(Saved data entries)
::::
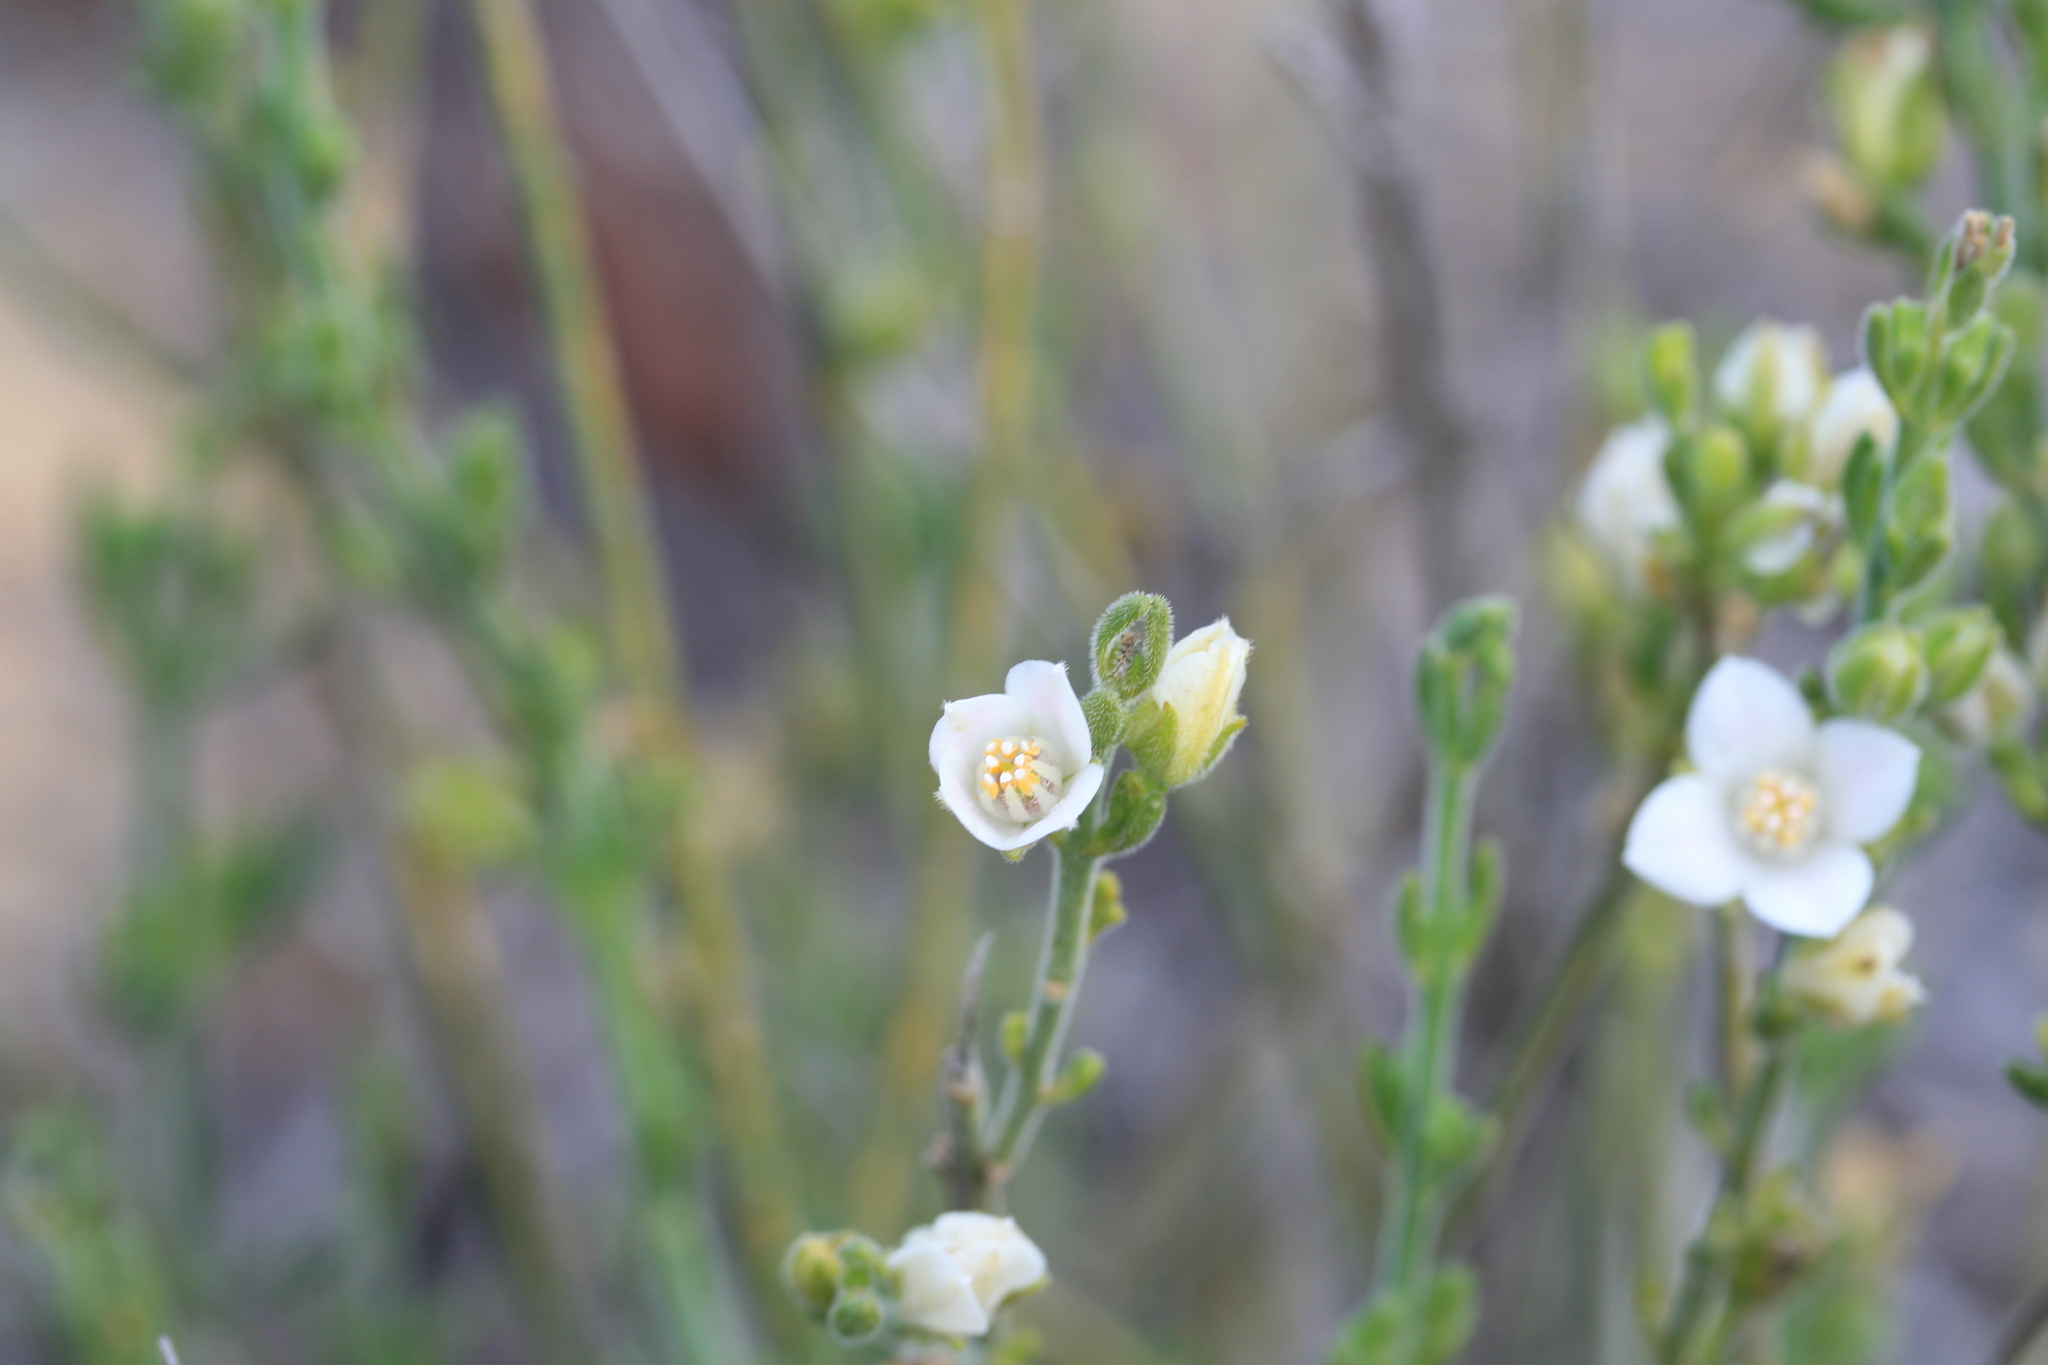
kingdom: Plantae
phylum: Tracheophyta
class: Magnoliopsida
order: Sapindales
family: Rutaceae
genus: Cyanothamnus
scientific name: Cyanothamnus coerulescens
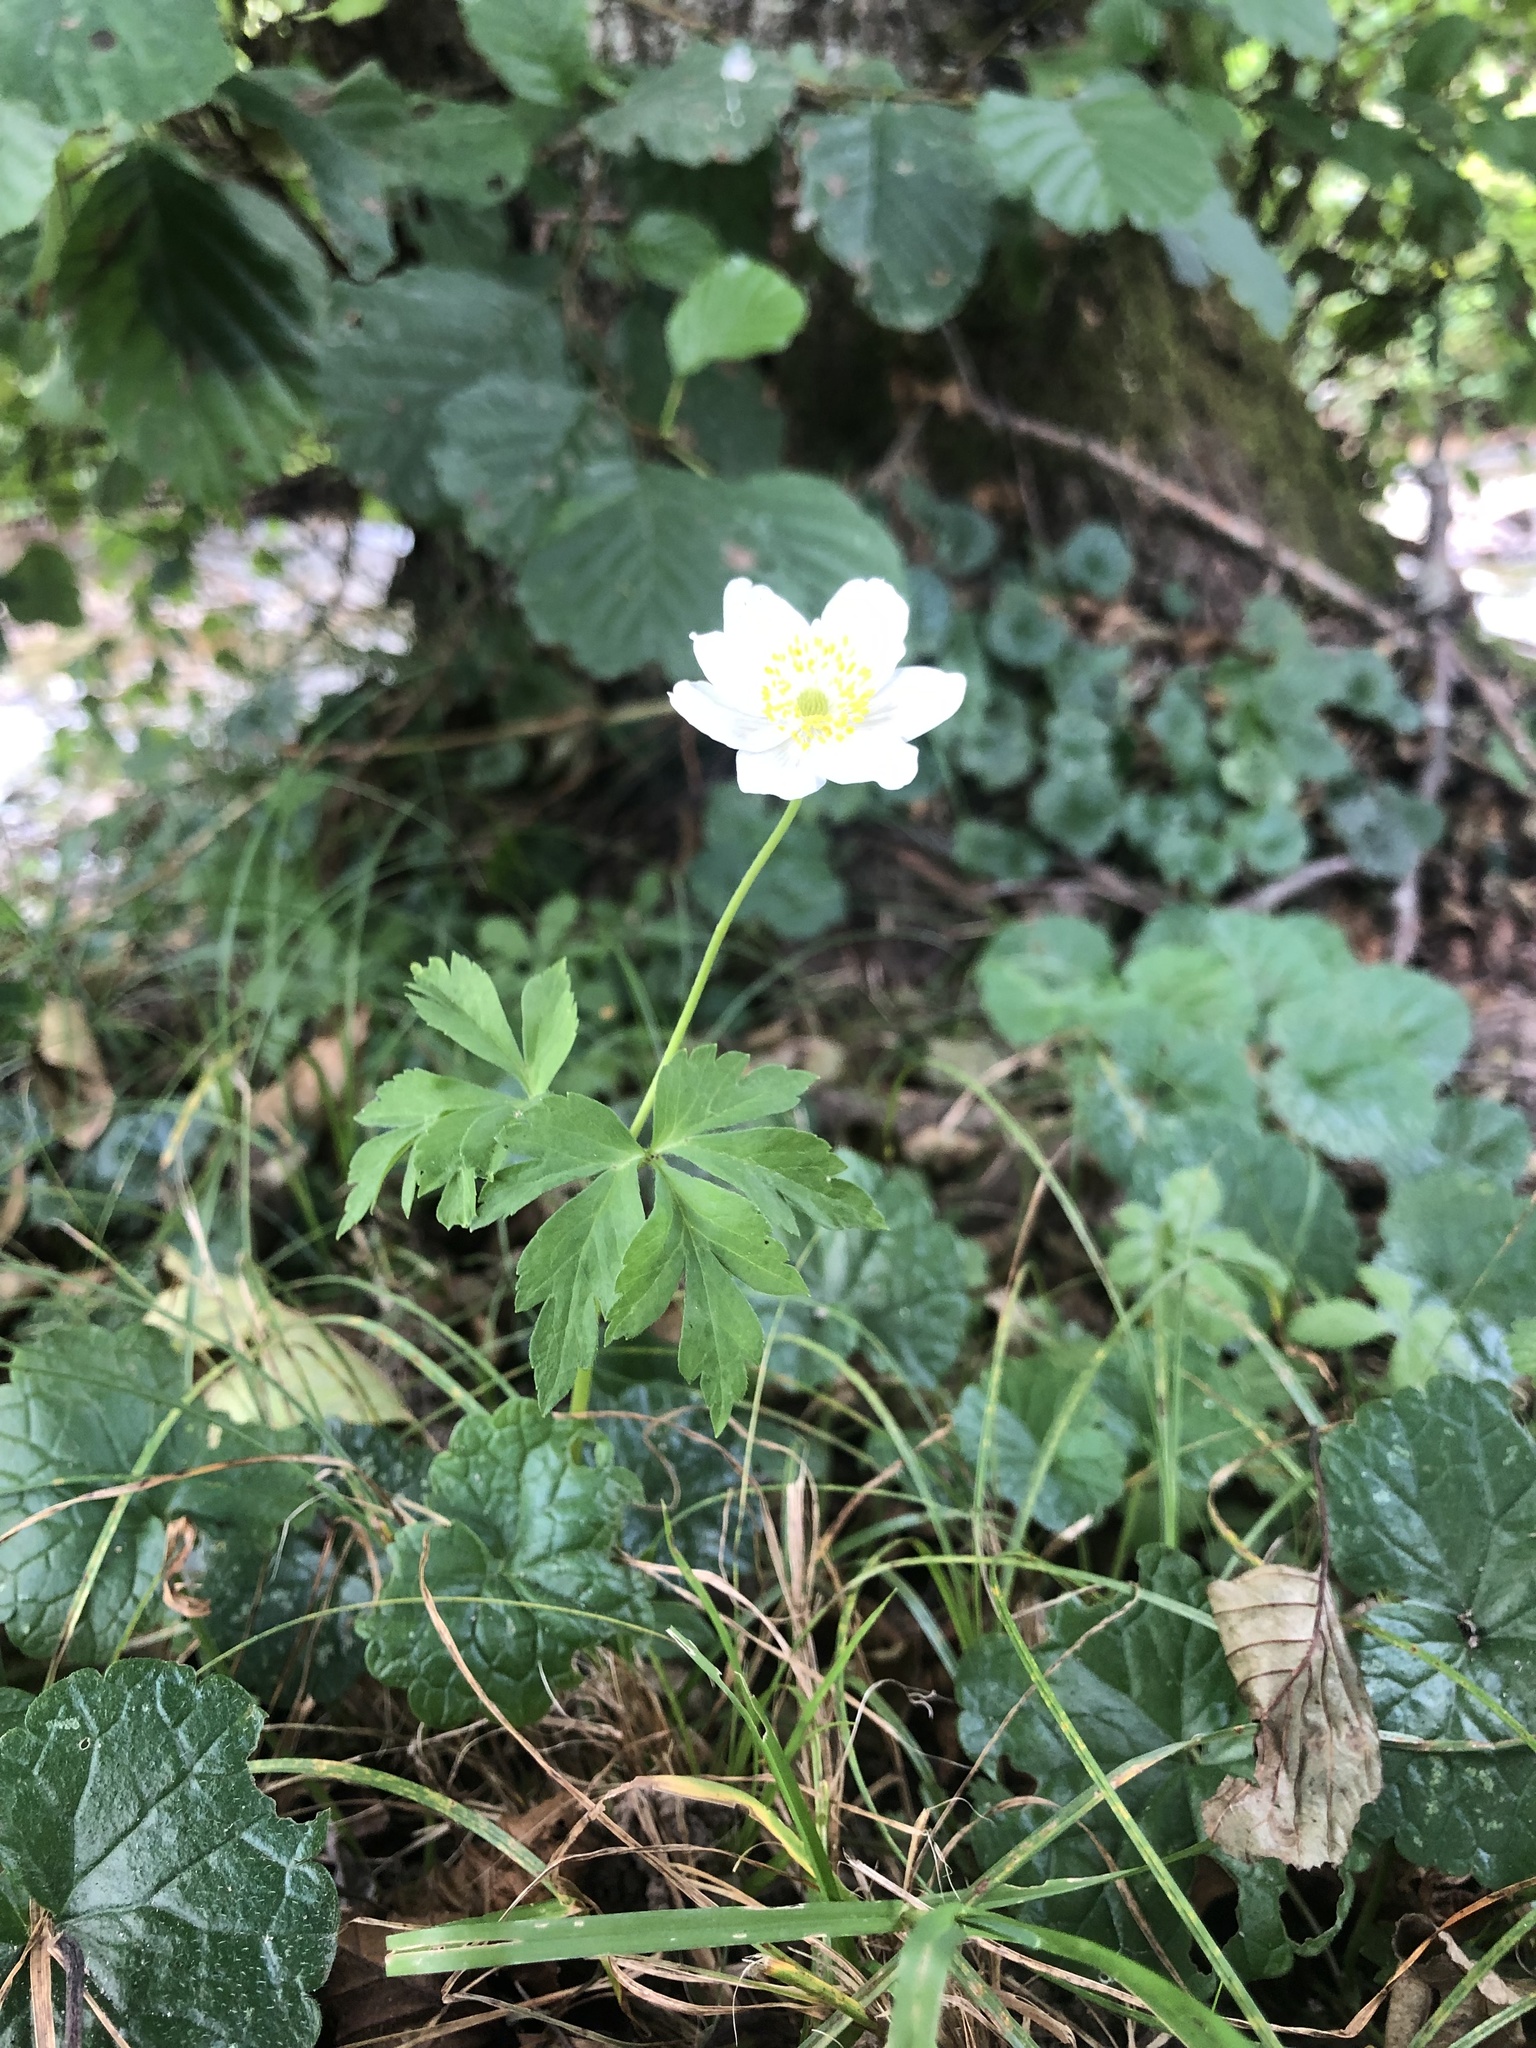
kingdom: Plantae
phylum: Tracheophyta
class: Magnoliopsida
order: Ranunculales
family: Ranunculaceae
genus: Anemone
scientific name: Anemone nemorosa
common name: Wood anemone
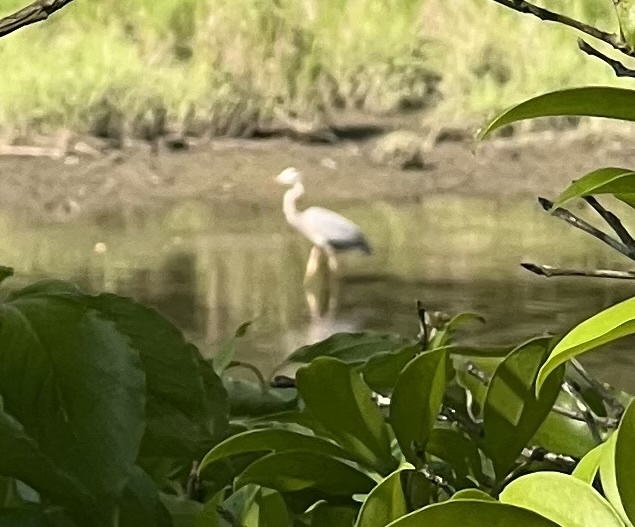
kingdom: Animalia
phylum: Chordata
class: Aves
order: Pelecaniformes
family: Ardeidae
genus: Ardea
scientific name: Ardea herodias
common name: Great blue heron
::::
Copy out every line above word for word, leaving out the pictures.

> **TASK RESULT**:
kingdom: Plantae
phylum: Tracheophyta
class: Magnoliopsida
order: Sapindales
family: Rutaceae
genus: Cyanothamnus
scientific name: Cyanothamnus coerulescens
kingdom: Plantae
phylum: Tracheophyta
class: Magnoliopsida
order: Ranunculales
family: Ranunculaceae
genus: Anemone
scientific name: Anemone nemorosa
common name: Wood anemone
kingdom: Animalia
phylum: Chordata
class: Aves
order: Pelecaniformes
family: Ardeidae
genus: Ardea
scientific name: Ardea herodias
common name: Great blue heron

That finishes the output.